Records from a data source
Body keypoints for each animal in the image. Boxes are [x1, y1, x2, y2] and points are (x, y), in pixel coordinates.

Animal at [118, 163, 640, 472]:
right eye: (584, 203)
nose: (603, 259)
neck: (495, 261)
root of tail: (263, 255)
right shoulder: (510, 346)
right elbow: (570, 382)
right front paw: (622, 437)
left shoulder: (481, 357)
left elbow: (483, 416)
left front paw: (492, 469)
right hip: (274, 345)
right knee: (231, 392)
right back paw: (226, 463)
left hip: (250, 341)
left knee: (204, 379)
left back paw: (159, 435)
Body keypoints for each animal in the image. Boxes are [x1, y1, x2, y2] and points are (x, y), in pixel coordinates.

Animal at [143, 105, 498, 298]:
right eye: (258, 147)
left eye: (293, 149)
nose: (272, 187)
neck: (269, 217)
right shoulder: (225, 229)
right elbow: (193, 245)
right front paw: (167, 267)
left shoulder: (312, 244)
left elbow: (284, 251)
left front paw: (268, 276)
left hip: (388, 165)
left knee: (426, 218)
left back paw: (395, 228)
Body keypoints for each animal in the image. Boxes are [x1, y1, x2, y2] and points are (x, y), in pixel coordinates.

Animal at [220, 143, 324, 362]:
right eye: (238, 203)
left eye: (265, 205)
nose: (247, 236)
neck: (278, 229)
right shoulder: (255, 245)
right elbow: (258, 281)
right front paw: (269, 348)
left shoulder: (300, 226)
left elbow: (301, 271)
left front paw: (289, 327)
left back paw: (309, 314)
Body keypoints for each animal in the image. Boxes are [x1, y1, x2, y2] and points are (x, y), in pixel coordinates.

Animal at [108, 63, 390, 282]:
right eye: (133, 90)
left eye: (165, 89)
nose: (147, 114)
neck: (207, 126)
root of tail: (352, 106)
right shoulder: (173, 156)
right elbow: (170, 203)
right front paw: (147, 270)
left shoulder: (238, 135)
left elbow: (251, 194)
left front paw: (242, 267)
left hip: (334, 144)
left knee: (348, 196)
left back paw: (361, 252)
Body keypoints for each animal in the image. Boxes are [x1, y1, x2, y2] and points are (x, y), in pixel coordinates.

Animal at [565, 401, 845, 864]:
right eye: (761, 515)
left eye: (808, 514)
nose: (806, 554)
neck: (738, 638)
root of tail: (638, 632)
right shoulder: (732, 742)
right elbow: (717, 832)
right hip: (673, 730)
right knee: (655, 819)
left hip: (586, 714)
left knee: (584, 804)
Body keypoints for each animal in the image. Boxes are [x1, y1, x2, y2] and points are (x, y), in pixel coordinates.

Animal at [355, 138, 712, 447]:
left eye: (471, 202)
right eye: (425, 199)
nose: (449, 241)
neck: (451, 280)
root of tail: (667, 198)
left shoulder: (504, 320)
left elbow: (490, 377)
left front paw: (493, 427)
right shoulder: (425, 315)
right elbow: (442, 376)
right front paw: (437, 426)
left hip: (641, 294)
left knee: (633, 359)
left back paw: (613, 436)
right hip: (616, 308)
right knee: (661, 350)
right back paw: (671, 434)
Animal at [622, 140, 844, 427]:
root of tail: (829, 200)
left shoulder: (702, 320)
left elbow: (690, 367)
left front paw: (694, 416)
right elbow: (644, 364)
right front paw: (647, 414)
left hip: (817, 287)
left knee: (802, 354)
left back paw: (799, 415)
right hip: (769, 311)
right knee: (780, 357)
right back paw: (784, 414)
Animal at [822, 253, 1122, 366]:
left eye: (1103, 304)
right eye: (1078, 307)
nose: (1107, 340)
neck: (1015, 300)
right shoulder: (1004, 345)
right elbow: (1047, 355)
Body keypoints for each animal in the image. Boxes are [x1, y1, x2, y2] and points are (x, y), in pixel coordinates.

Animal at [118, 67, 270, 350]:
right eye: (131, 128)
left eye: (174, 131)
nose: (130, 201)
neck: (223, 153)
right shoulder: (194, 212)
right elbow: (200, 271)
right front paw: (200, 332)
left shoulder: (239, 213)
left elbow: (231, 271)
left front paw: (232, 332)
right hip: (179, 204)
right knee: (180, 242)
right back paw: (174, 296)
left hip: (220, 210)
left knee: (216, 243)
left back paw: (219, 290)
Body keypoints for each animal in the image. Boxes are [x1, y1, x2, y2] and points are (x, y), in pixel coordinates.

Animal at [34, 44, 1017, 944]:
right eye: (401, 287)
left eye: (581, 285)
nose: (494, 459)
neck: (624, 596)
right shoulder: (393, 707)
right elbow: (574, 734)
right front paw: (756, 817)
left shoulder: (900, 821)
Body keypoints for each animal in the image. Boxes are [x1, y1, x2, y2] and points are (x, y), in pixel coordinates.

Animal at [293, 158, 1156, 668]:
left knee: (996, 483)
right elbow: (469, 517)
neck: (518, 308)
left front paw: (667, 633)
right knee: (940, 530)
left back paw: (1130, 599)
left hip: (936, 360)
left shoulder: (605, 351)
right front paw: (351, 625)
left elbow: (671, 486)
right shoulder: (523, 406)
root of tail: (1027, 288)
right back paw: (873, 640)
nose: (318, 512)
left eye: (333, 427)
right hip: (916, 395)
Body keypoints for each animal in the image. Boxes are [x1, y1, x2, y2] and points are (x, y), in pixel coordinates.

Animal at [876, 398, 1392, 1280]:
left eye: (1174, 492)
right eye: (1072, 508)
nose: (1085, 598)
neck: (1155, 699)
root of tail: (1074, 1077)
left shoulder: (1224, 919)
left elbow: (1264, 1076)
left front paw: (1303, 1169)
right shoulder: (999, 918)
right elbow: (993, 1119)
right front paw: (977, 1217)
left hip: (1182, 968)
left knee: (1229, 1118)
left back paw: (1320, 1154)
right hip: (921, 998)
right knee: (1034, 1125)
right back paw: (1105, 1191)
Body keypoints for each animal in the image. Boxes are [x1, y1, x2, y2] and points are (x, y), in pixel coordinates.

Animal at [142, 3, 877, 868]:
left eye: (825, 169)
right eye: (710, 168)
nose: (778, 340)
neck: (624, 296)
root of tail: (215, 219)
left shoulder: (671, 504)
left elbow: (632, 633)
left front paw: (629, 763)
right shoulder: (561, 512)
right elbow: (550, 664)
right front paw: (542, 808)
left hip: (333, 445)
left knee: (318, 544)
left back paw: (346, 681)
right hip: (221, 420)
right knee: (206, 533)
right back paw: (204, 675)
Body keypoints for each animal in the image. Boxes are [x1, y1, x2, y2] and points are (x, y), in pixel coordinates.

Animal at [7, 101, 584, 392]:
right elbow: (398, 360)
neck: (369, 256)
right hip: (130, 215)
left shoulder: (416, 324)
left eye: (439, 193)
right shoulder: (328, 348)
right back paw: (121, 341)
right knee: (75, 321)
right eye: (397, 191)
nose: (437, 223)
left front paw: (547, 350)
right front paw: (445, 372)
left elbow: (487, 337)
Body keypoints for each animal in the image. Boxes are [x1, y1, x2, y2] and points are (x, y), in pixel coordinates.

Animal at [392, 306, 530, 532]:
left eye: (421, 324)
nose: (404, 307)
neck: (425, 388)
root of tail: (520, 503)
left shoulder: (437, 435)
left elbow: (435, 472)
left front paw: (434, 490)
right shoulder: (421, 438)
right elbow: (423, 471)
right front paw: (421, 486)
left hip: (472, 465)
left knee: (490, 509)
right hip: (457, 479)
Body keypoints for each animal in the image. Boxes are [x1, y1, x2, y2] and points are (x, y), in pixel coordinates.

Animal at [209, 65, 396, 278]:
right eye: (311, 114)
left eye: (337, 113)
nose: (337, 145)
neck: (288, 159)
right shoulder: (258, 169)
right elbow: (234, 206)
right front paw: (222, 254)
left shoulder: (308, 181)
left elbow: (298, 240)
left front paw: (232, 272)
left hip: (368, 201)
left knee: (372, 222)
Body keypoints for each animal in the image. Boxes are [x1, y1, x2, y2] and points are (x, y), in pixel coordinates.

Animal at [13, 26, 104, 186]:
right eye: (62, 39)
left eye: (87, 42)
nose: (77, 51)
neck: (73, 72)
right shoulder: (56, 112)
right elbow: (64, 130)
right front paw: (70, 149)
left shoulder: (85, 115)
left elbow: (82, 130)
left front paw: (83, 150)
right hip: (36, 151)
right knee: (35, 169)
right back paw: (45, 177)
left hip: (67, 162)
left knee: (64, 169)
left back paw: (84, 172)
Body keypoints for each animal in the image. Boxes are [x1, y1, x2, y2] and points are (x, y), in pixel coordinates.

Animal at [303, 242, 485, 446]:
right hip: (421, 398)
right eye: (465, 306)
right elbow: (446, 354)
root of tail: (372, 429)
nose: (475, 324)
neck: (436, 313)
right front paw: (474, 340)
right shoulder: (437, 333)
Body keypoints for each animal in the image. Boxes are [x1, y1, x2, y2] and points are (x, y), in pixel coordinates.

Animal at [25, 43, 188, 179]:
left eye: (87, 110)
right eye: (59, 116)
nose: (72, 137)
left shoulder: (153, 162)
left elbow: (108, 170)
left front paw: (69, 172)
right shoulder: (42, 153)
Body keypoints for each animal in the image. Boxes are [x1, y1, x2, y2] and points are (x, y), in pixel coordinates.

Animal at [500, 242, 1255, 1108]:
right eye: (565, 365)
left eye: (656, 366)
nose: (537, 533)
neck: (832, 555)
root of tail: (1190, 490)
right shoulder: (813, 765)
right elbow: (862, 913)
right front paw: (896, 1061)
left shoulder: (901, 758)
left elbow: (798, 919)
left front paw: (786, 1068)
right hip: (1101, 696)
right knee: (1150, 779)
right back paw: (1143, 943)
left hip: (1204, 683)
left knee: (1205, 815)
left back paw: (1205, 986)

§ **Problem requirements**:
Once you find the line with "left front paw: (69, 172)" above, print it and every line after it up to and including the line with "right elbow: (862, 913)", exactly as written and nothing else.

§ **Result**:
left front paw: (69, 172)
right shoulder: (42, 153)
Body keypoints for each animal in the image. Boxes are [x1, y1, x2, y2] and points are (x, y), in pixel coordinates.

Animal at [500, 242, 1255, 1108]:
right eye: (565, 365)
left eye: (656, 366)
nose: (537, 533)
neck: (832, 555)
root of tail: (1190, 490)
right shoulder: (813, 765)
right elbow: (862, 913)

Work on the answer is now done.